=== EXCERTO ===
*****

A Tpm conferiu o primeiro Surf Camp House da melhor surfista brasileira, que recebe em casa mulheres que querem aprender a pegar onda
A primeira vez em que fiquei em pé numa prancha, alguns anos atrás, foi uma sensação inexplicável, me conquistou de cara. E foram apenas alguns segundos em cima da onda. Quando olhava meus amigos praticando, parecia fácil. Porém, quando me deitei pela primeira vez para encarar o mar no nível dele, morri de medo antes mesmo de tentar ficar em pé.
Sou uma designer de 34 anos que só resolveu aprender a surfar de verdade aos 33. Nasci em Belo Horizonte, onde não tem mar. Ainda bem que meus pais se mudaram para São Paulo — porém, minha família optou por uma casa na montanha e não na praia. Fui me aproximar das ondas com 18 anos, quando descobri que dirigir rumo ao mar era a minha balada de fim de semana. Virei rata de praia e o surf veio junto. Decidi que aprenderia a surfar.

*****

=== DESAFIO ===
No excerto sobre o aprendizado de surfe, em que cidade nasceu a pessoa que narra?

=== TRECHO DA FONTE ===
*****

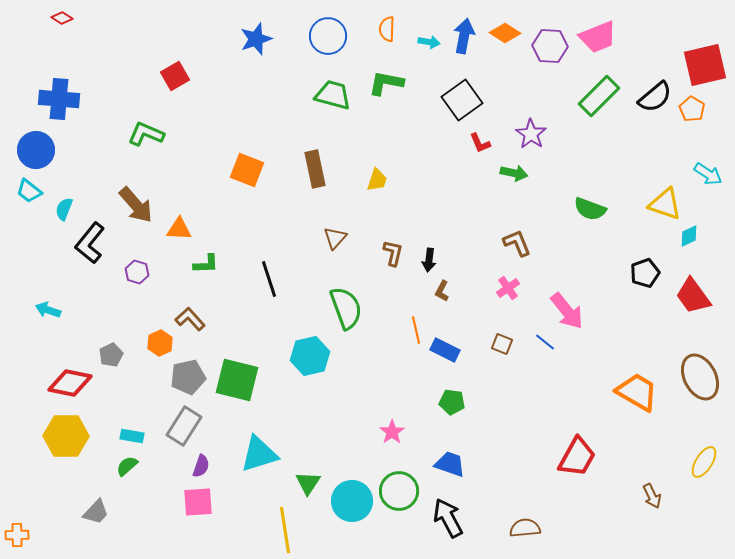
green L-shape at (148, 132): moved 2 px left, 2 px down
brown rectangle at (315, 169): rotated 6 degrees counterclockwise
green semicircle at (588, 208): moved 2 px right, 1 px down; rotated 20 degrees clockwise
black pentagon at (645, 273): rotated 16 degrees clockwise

*****

=== RESPOSTA ===
Em Belo Horizonte.